[[ Data, beginning ]]

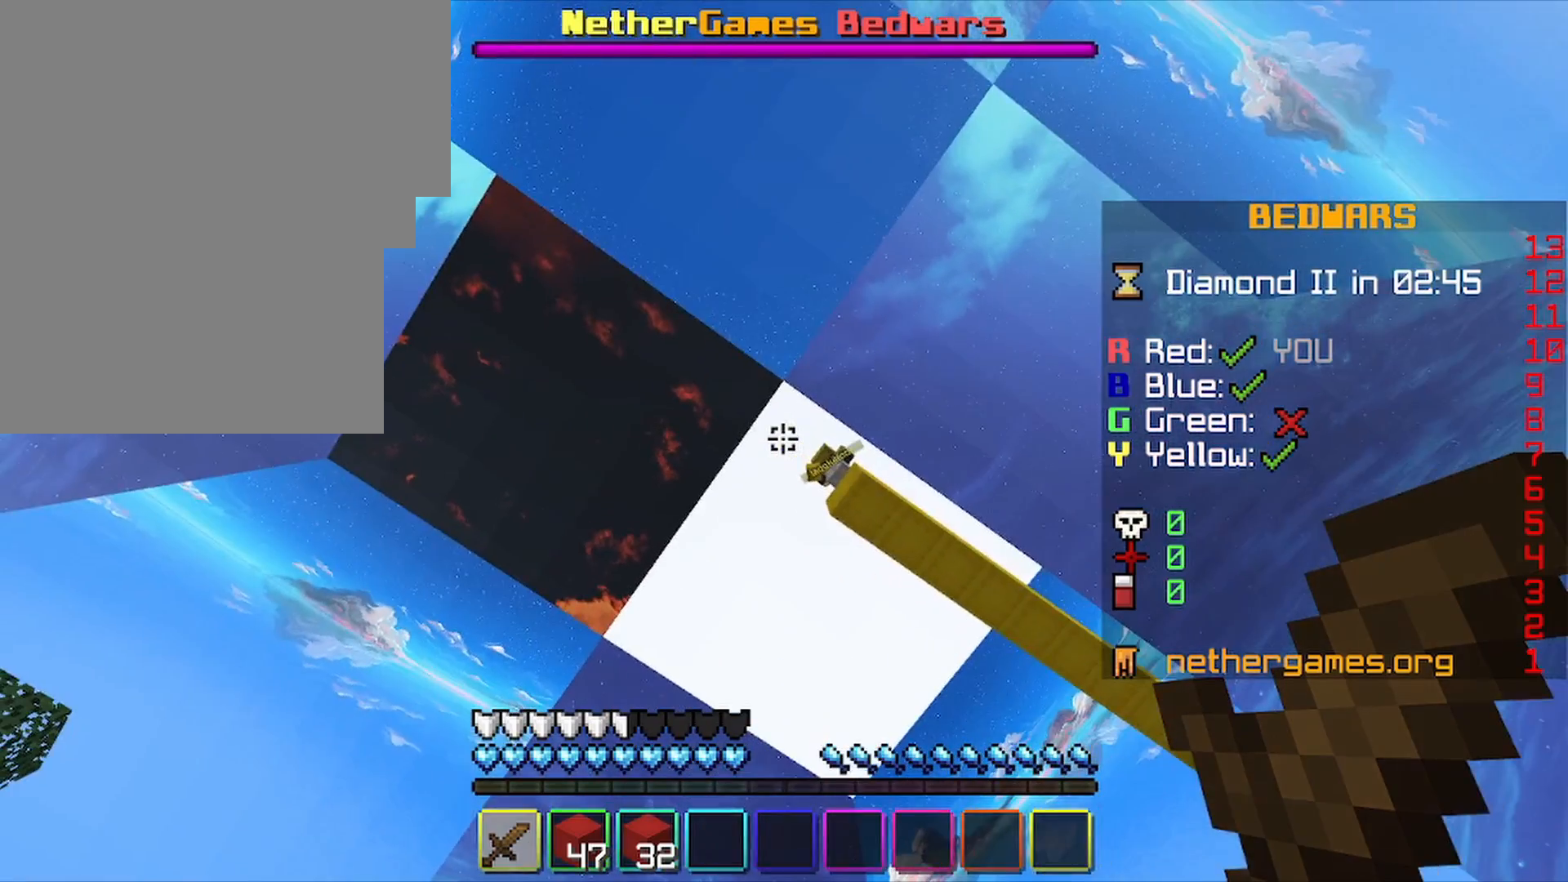
{"keys": [], "mouse": [], "mouse_move": "still", "events": []}
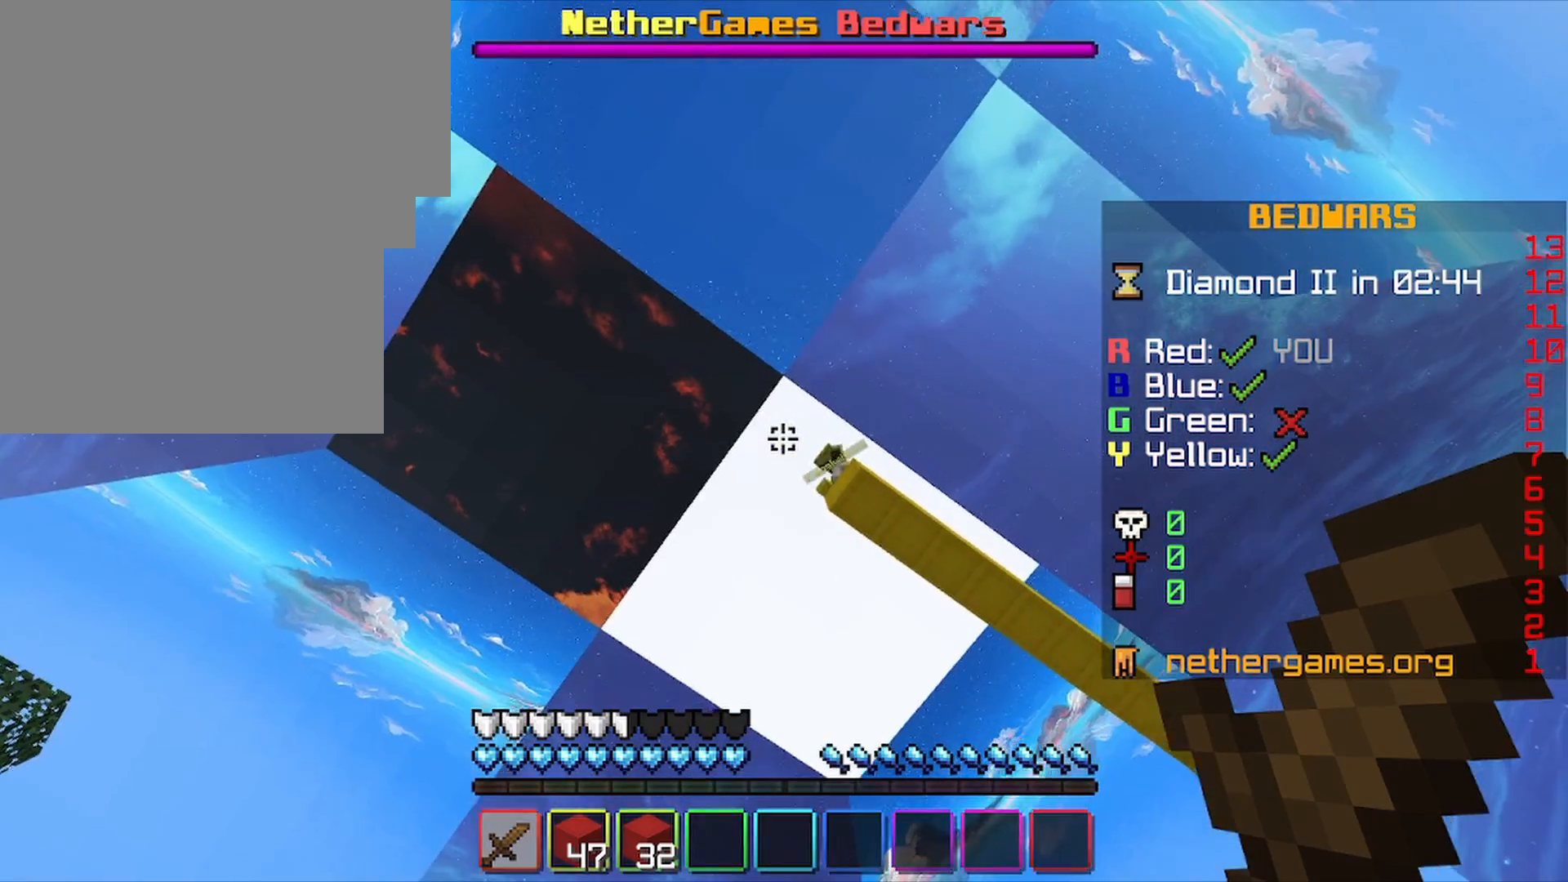
{"keys": [], "mouse": [], "mouse_move": "still", "events": []}
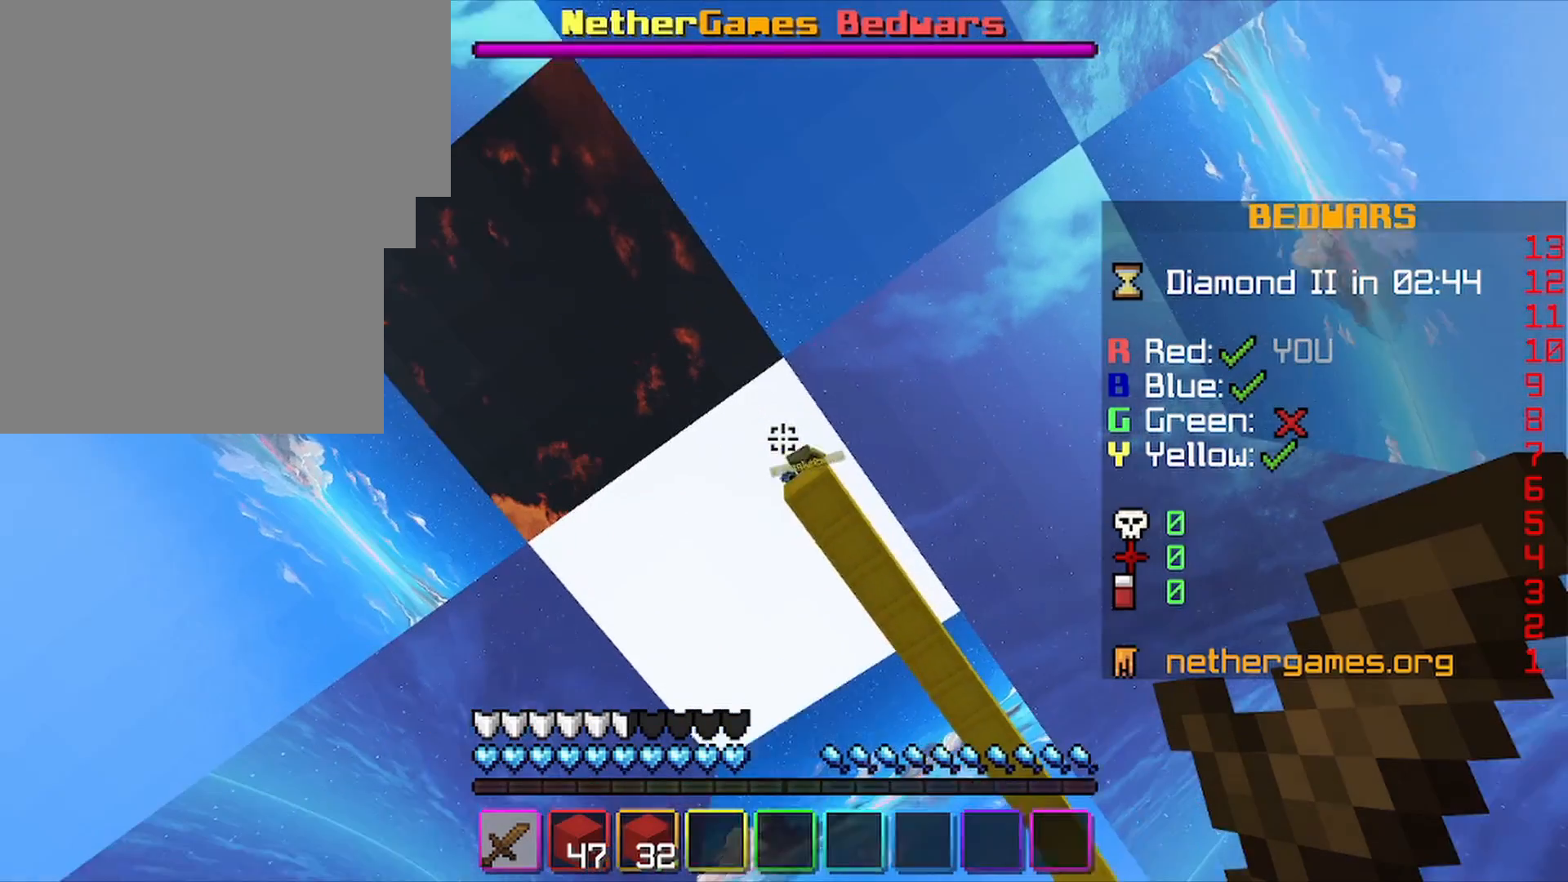
{"keys": [], "mouse": [], "mouse_move": "still", "events": []}
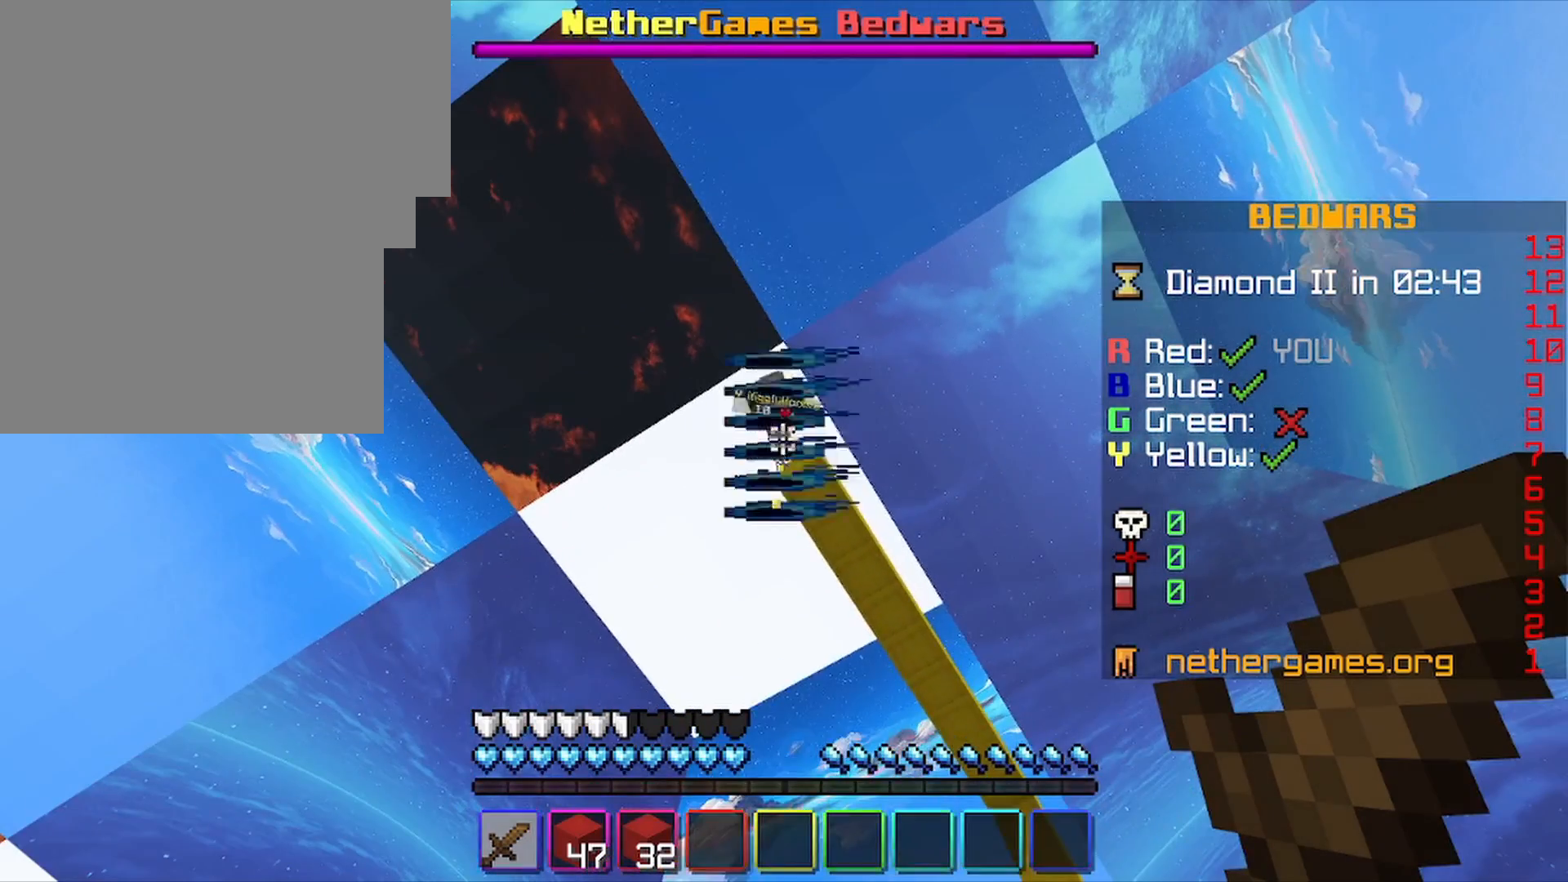
{"keys": ["a", "w"], "mouse": [], "mouse_move": "still", "events": [[333, "a", "down"], [333, "w", "down"]]}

[[ Data, end ]]

• _What you are asked to do_
Copy out all of the data word for word. Do not carry over any picture.

• _Task answer_
{"keys": [], "mouse": [], "mouse_move": "still", "events": []}
{"keys": [], "mouse": [], "mouse_move": "still", "events": []}
{"keys": [], "mouse": [], "mouse_move": "still", "events": []}
{"keys": ["a", "w"], "mouse": [], "mouse_move": "still", "events": [[333, "a", "down"], [333, "w", "down"]]}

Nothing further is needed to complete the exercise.